*TEXT BLOCK*:
○ ○ ○ ○
Another small and relatively unknown party is the Maverick Party, formerly called the Wexit Canada Party. They base their beliefs on guiding principles that advocate for citizens in Western Canada. The party hails from Calgary, Alberta, and is run by interim party leader Jay D. Hill, a former Conservative Party member. His platform covers the environment from abolishing national and provincial carbon taxes to supporting liquefied natural gas projects. 

The Maverick Party also has many commitments related to media. Not only do they believe in defunding the CBC, they even oppose Bill C-10, which would regulate social media and streaming services. Other topics the party remains committed to range from immigration to healthcare. Hill tailored his electoral strategies for gaining support to compete with the Conservatives. Still, the tendency for voters to gravitate towards more mainstream parties has not escaped the party leader during his July 23 interview.

“The reality is that we’re going to be running in a select number of ridings,” said Hill. “We have specifically targeted the strongest Conservative ridings where vote-splitting is a non-issue.”

The APPC, headed by White, is based in Toronto, Ontario. Their platform mainly focuses on what its party name suggests — the goal of protecting animals by advocating for their rights and environmental sustainability.
○ ○ ○ ○
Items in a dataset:
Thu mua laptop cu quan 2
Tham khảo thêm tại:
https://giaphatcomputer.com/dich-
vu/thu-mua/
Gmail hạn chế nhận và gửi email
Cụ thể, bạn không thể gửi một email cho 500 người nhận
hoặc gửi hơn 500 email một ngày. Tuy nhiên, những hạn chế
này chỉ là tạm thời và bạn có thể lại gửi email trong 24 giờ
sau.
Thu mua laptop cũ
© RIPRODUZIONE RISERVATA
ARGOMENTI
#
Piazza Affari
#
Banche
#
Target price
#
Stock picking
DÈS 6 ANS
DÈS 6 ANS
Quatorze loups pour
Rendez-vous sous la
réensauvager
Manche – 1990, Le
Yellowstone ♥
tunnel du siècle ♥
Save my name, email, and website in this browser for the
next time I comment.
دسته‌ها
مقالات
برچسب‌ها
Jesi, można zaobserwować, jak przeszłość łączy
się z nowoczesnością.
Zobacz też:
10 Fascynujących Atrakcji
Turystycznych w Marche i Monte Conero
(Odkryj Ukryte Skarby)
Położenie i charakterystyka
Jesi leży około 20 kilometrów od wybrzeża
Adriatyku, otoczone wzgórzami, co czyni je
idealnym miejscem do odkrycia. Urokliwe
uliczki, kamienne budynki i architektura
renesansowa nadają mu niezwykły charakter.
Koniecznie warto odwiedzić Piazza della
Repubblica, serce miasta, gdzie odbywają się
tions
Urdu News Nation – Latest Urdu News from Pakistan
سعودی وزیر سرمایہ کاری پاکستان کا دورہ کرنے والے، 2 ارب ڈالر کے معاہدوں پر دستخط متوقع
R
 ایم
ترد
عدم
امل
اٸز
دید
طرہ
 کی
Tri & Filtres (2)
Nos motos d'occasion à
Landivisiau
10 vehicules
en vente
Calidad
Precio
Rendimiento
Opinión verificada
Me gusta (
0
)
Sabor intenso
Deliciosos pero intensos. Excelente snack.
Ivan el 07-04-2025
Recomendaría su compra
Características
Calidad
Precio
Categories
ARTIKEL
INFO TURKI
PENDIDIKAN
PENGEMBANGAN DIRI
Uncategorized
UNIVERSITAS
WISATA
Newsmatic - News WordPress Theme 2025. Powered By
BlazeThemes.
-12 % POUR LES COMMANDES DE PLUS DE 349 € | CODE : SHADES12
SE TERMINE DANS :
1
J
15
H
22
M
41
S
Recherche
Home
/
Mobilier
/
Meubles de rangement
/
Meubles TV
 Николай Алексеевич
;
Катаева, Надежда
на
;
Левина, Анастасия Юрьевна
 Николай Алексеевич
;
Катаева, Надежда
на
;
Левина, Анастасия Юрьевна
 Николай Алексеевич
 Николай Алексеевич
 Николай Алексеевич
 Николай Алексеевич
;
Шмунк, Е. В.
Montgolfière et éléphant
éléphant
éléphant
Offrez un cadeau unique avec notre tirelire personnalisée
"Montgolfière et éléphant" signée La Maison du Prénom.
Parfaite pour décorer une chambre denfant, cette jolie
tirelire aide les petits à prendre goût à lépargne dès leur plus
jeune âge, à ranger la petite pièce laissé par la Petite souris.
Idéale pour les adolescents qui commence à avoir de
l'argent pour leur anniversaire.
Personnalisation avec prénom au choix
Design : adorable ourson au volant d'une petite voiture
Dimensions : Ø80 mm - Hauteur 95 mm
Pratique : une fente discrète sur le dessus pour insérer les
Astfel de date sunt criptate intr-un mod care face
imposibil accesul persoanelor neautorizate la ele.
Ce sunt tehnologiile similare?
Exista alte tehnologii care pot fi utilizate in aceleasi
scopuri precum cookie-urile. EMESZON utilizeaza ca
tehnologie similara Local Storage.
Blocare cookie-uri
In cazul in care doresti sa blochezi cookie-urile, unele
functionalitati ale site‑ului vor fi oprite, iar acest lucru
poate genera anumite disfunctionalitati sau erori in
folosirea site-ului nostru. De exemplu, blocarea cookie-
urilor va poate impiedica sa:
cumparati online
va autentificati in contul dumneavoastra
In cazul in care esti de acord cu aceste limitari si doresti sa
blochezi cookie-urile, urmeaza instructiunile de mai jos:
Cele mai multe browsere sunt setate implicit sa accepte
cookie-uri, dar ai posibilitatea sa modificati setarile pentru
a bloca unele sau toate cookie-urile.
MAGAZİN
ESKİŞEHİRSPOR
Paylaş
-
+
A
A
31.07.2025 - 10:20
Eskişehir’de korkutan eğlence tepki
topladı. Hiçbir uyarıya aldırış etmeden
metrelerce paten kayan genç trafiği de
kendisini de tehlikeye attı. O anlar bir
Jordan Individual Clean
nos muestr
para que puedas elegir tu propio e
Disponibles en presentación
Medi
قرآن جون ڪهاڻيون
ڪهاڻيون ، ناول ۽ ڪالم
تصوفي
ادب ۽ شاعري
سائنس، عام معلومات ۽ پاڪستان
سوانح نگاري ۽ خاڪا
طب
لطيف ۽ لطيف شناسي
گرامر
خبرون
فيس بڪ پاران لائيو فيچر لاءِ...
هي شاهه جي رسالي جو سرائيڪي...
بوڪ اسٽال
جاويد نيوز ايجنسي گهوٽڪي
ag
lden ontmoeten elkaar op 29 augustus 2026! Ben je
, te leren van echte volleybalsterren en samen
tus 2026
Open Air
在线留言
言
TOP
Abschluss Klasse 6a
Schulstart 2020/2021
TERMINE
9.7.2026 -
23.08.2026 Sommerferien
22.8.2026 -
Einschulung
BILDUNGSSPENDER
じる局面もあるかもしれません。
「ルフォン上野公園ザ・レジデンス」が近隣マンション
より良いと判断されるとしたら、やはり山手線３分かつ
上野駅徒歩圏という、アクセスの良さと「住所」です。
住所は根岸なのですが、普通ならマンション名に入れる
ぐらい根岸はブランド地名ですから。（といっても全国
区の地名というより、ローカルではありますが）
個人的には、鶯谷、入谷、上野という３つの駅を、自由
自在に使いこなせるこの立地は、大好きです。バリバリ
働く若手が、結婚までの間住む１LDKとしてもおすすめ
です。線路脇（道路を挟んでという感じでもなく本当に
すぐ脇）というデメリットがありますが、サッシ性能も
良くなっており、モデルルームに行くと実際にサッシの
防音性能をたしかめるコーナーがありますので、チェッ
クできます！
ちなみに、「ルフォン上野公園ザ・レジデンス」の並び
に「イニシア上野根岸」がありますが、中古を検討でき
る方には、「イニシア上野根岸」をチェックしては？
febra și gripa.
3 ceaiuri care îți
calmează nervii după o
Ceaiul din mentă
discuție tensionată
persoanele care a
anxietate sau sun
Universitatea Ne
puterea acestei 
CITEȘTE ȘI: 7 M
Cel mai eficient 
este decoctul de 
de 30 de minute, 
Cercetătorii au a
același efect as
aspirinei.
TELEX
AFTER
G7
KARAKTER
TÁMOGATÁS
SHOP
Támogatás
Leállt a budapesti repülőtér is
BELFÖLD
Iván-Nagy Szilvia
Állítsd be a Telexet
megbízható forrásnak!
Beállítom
○ ○ ○ ○
*TASK DESCRIPTION*:
Edit the passage on the Maverick Party by reproducing it between "The Maverick Party also" and "July 23 interview.", inclusive, with "Bill C-10" changed to "the proposed bill".

*ANSWER FOR THE TASK*:
The Maverick Party also has many commitments related to media. Not only do they believe in defunding the CBC, they even oppose the proposed bill, which would regulate social media and streaming services. Other topics the party remains committed to range from immigration to healthcare. Hill tailored his electoral strategies for gaining support to compete with the Conservatives. Still, the tendency for voters to gravitate towards more mainstream parties has not escaped the party leader during his July 23 interview.